Honestly, although it's not exactly what you are mentioning, have you read the section called "modifying encounter difficulty" ? "Increase the difficulty of the encounter by one step (from easy to medium, for example) if the characters have a drawback that their enemies don’t. Reduce the difficulty by one step if the characters have a benefit that their enemies don’t. Any additional benefit or drawback pushes the encounter one step in the appropriate direction. If the characters have both a benefit and a drawback, the two cancel each other out."
So one issue with the difficulties area, is what happens with 2x, 3x, 4x type deadly.

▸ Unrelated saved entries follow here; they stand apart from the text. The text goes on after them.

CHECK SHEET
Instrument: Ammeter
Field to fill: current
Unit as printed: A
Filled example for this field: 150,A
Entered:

Does a 2x deadly drop to "just deadly" with a situational benefit, or does it drop all the way to hard?
Such a rule would not be necessary if 2x or 3x deadlies were so hard it would be "ludicrous" for a DM to use them.... but frankly I throw 2x and 3x encounters at my parties all the time, and even 4x and 5x on occasion
And yes that section can be useful but it doesn't even cover all standard options that are common for players to deal with. People mentioned having ranged characters against melee, is that worth a difficulty drop? Magic Items of course are a big one, while they are "optional" you certainly see them a lot in the various modules....so at least some token lip service to them would be expected (aka players have +1 weapons and maybe armor, what does that do....a least the basics). Or feats, if I allow feats should I just automatically assume 1 difficulty drop, or is it a half one, or does it not change the difficulty?

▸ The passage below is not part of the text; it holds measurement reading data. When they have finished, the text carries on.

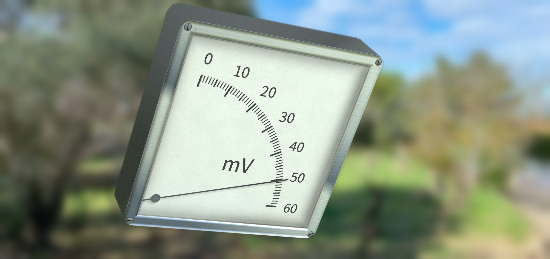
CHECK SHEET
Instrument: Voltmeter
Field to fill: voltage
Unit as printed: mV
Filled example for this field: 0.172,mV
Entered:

I respect that a simple system based on CR is not going to be perfect, a simple model will high variance, and a rigorous one would create far more complexity than most are comfortable with. But I can also say having run games for a long time under 3.0,3.5,4e, and now 5e.... that 5e's encounter difficulty estimate is the "worst by far". When I ran deadly encounters in 3.5....my players were sweating. In 5e if I'm not at 2x/3x deadly, its barely a real encounter.

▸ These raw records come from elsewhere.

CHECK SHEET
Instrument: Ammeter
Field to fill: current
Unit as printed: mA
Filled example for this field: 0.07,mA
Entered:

One reason is bounded accuracy prevents monsters from scaling quickly, and so it takes quite a lot of extra oomph to challenge a party. The other is the death save system pads monster offense. Doubling a monster's attack damage on an attack for example will surely blow through your hp quicker but rarely is it enough damage to trigger instant death (past 5th level or so). Therefore when it comes to "finishing off a PC", a monster doing 20 damage is the same as one doing 10. This gives a very large cushion for players and tends to dramatically reduce the potency of greater offense. That is not inherently bad, in fact the "death cushion" is a very nice feature for many players (it also helps reduce the chance that a DM just mows through their party with an oops)....but it does mean the depth of encounters a party can handle is often much higher than the rules suggest.
Aka I wish they had just widened the range, increased them by 1.5x or so, maybe even 2x.